Twilight of the Elites is a fairly unbiased account of why Americans have lost faith in their institutions. The fact is, be it government, corporation, religious institutions, or anything else, there has been a trend of the failure of our most trusted institutions. This has led to a frustration and mistrust of authority.
Hayes carefully examines many of the institutional failures over the past few decades. He explains how elite-think has failed and why major leaders from various sectors of American life have failed to do what the American people want or have failed to do their duty.
Hayes suggests that social distance plays a major reason leaders have acted unethically, committed certain illegal acts , or made catastrophic mistakes. Social distance refers to the disconnect between two groups. For example, the wealthy often do not understand the plight of the poor or middle class, because they don’t interact with those economic groups. The biggest takeaway I had from the book was that many of these so called elites lacked empathy and understanding of the people they were trying to serve. Hayes effectively points lays out how social distance impacts the public. Clearly, we all need to have a better relationship to each other, rich and poor.
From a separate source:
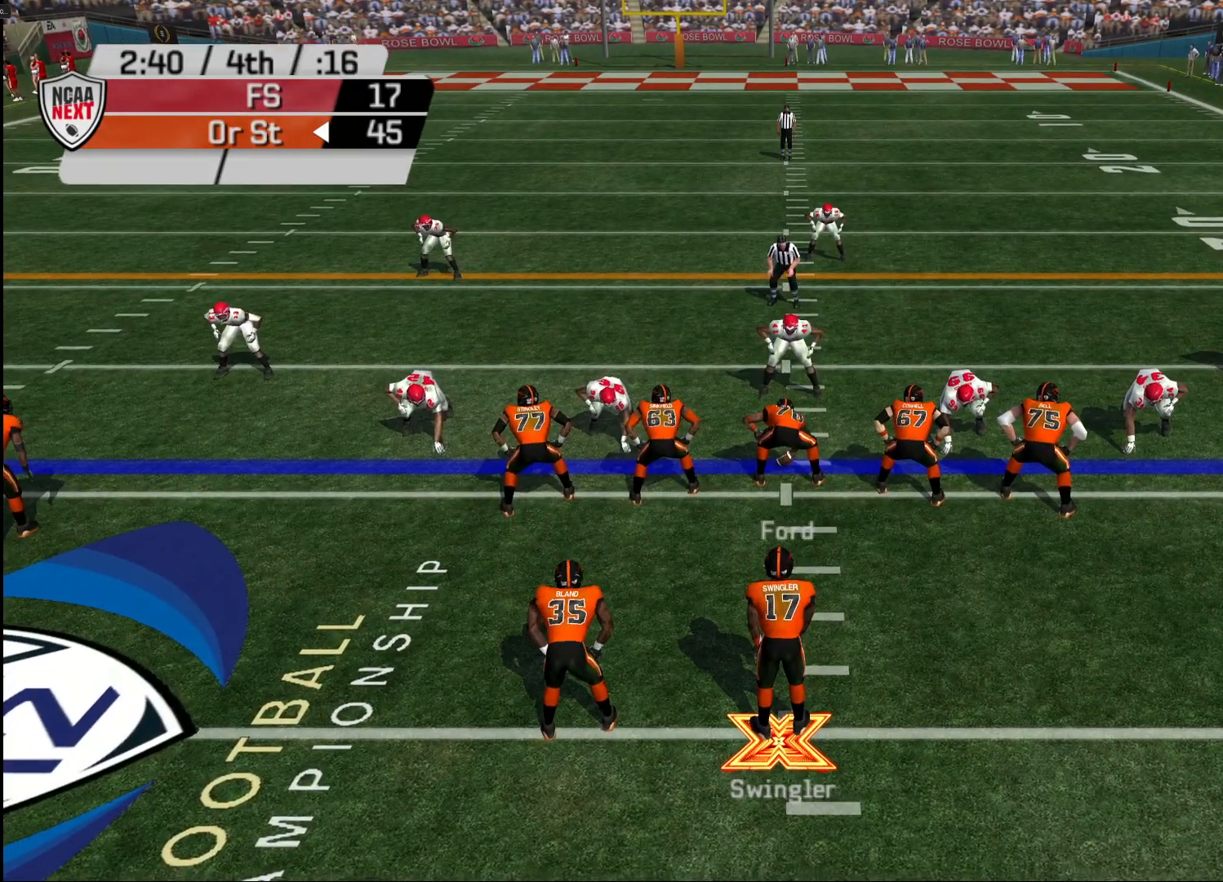
{"buttons": [], "left_stick": "center", "right_stick": "center", "events": []}
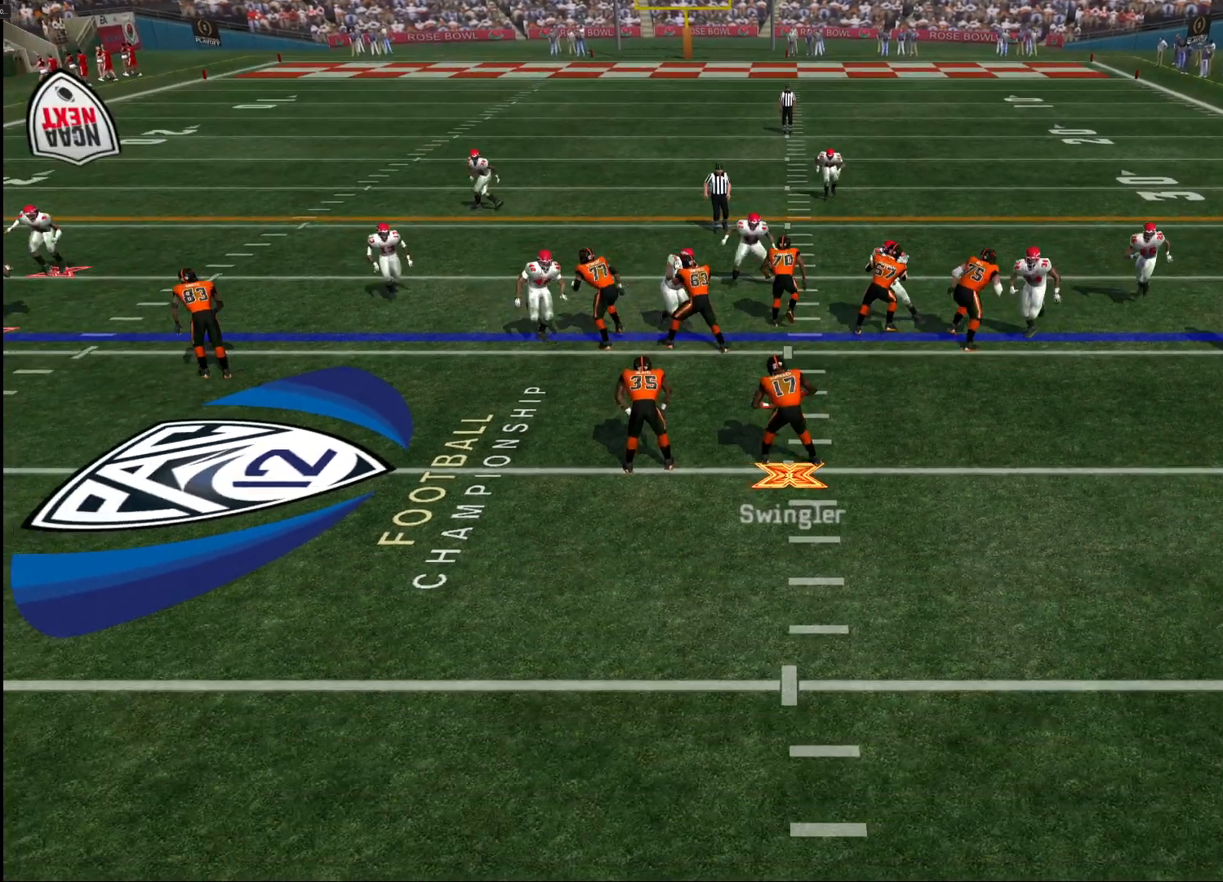
{"buttons": [], "left_stick": "down", "right_stick": "center", "events": [[50, "left_stick", "left"], [167, "left_stick", "down-left"], [300, "left_stick", "down"]]}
Imagine you are a powerful leader. You have many advisors and friends helping you to make the right decisions. Now imagine they are all “yes men” and never question your thinking or your decisions. If everyone is always telling you what you want to hear, you can’t be an effective leader since you may not feel the need to question your own ideas. While it can be frustrating to be challenged often, it has its’ benefits.
I feel Twilight of the Elites It’s an insightful read. You may not agree with how Hayes would solve the problems of our failing or inept institutions, but the reasons Hayes lays out for why they fail make sense. The sad truth is, even with a merit-based society, there is still an unbalance with who reaps the rewards. And even though we imagine the smartest, best candidates should have leadership roles, they often are far removed from the common man and lack the understanding and empathy to serve them.
The book isn’t a major downer, like I have mentioned there are solutions to the problems of institutional corruption and failures. The solutions from Hayes may not be everyone’s cup of tea, but he does have a cautious optimism. Clearly we can find ways to solve the biggest issues facing the United States and even the world, but we have to find a way past the dangerous partisanship effecting our country before we can get back to solving the big problems.